Brüggen/Krefeld. Es war am Ende nicht das Schwarz-Weiß-Bild vom grausamen, brutalen Vergewaltiger und dem armen, unschuldigen Mädchen. Es war etwas dazwischen. Aber das Gericht kam zu dem Schluss, dass das, was in den frühen Morgenstunden des 4. Juli 2009 auf einem Feld bei Brüggen geschah, eine Vergewaltigung war.
Der Angeklagte Matthias T. (alle Namen von der Redaktion geändert) hat demnach die damals 16-jährige Patricia D. nach einer durchzechten Nacht in einer Brüggener Diskothek mit sich auf einen Feldweg gezogen und dort vergewaltigt.
Bis zuletzt hatte er erklärt, den Sex habe es zwar gegeben, aber sie sei damit einverstanden gewesen.
Der Staatsanwalt hatte vier Jahre Haft gefordert. Für ihn hatte sich der Anklagevorwurf bestätigt, T. habe das Mädchen unter Androhung von Schlägen gefügig gemacht. Die Behauptung, der Geschlechtsverkehr sei einvernehmlich gewesen, sei durch die Beweisaufnahme widerlegt.
Aber er deutete schon an, was es den Richtern später schwierig machen sollte: "Die Glaubwürdigkeit des Opfers ist problematisch." Allerdings habe er auch das Mädchen im Gerichtssaal erlebt. "Ich habe Zweifel, ob man so ein Entsetzen spielen kann." Alles gebe ein rundes Gesamtbild ab.
Hans-Jürgen Speckamp, der als Anwalt der Nebenklage das Opfer vertrat, legte Wert darauf, noch einmal darzustellen, dass das Mädchen sehr wohl glaubwürdig sei. Der Taxifahrer, der das Mädchen aufgefunden hat, habe glaubhaft ihren Zustand bestätigt.

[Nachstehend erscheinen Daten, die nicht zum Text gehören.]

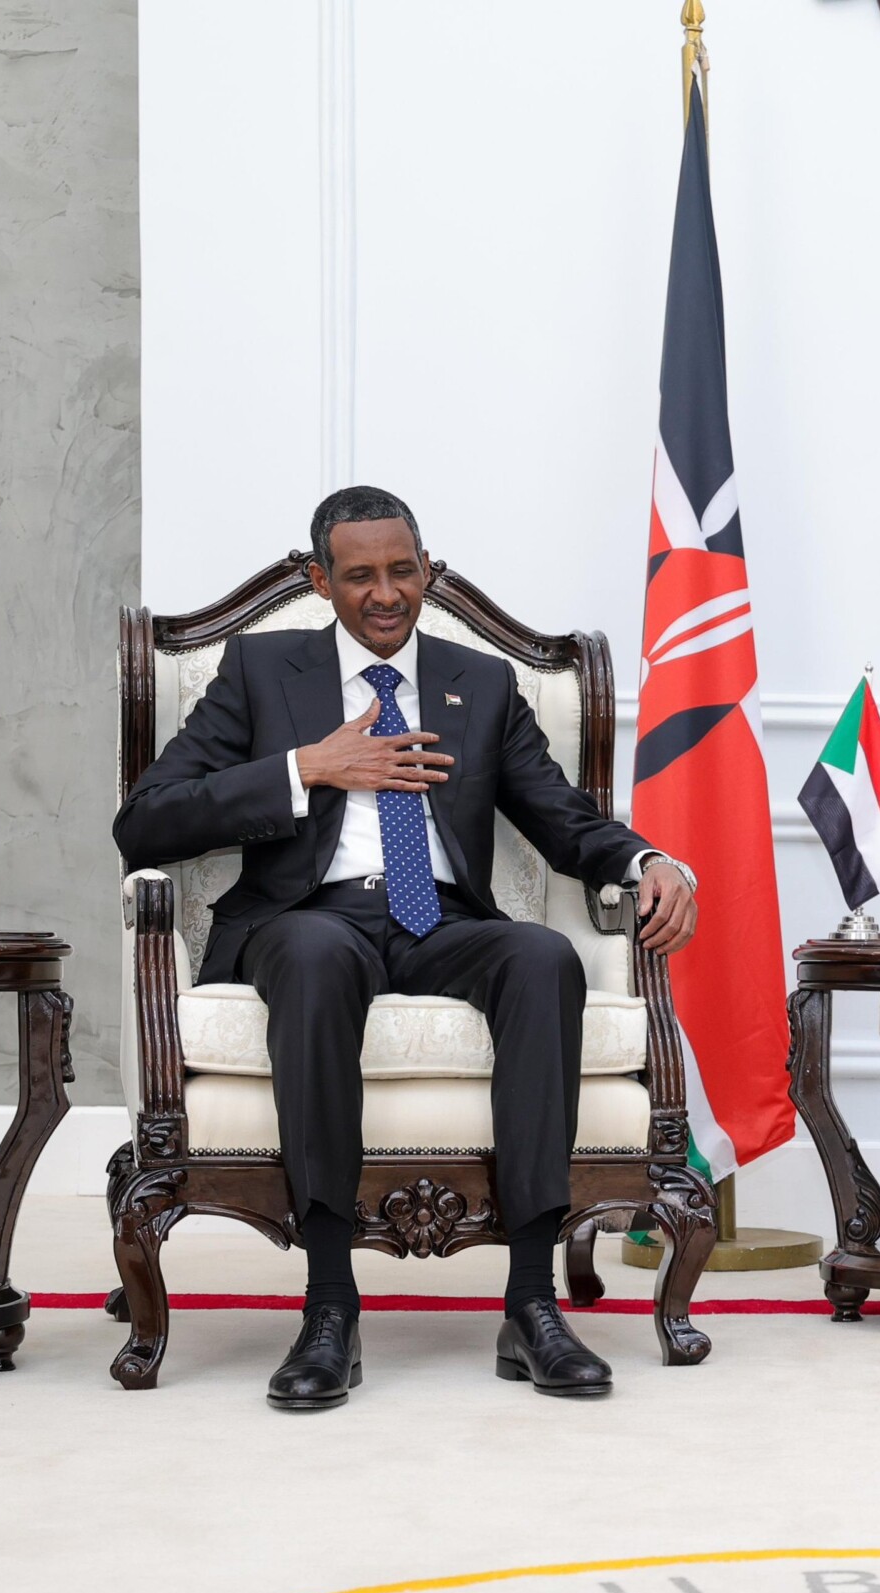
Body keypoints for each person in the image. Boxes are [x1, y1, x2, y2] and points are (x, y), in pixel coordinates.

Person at [113, 486, 699, 1414]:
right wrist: (308, 768)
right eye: (360, 576)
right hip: (309, 917)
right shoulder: (262, 672)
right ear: (321, 582)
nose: (385, 594)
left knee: (543, 959)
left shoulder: (483, 683)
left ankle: (532, 1305)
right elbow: (143, 822)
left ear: (426, 569)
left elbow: (561, 816)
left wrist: (648, 859)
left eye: (402, 571)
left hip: (440, 922)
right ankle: (329, 1307)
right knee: (315, 958)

Verteidiger Gerhard König forderte Freispruch für Matthias T. Er würdigte das "intensive Bemühen" aller Beteiligten, den Sachverhalt aufzuklären. "Meine persönliche Meinung ist, dass die Wahrheit irgendwo in der Mitte liegt", sagte er in seinem Plädoyer. Aber die Sache sei einfach nicht genügend aufgeklärt für eine Verurteilung. "Es bleiben Zweifel an der Frage, was in dieser Nacht passiert ist."
Richter Herbert Luczak dankte König für die "angemessene Verteidigung und Behandlung des Opfers". Er räumte ein, dass es "wesentliche Punkte in der Aussage des Opfers" gebe, die "Zweifel wecken".
Man müsse normalerweise sagen, einer solchen Zeugin könne man nicht glauben, "wenn nicht andere Aussagen belegen würden, dass es doch so war". Wenn man allein aufgrund ihrer Angaben hätte urteilen wollen, hätte man ein Glaubwürdigkeitsgutachten gebraucht, erläuterte der Richter.
Mit den anderen Aussagen meint er vor allem das Geständnis, das T. bei der Polizei nach einer längeren Vernehmung abgelegt, im Gerichtssaal aber widerrufen hatte.
Für Matthias T., der schon mehrfach Bekanntschaft mit dem Jugendrichter gemacht hatte, bleibt nun nur, in Revision zu gehen - oder die drei Jahre Haft, auf die die vergangenen sieben Monate Untersuchungshaft angerechnet werden, abzusitzen.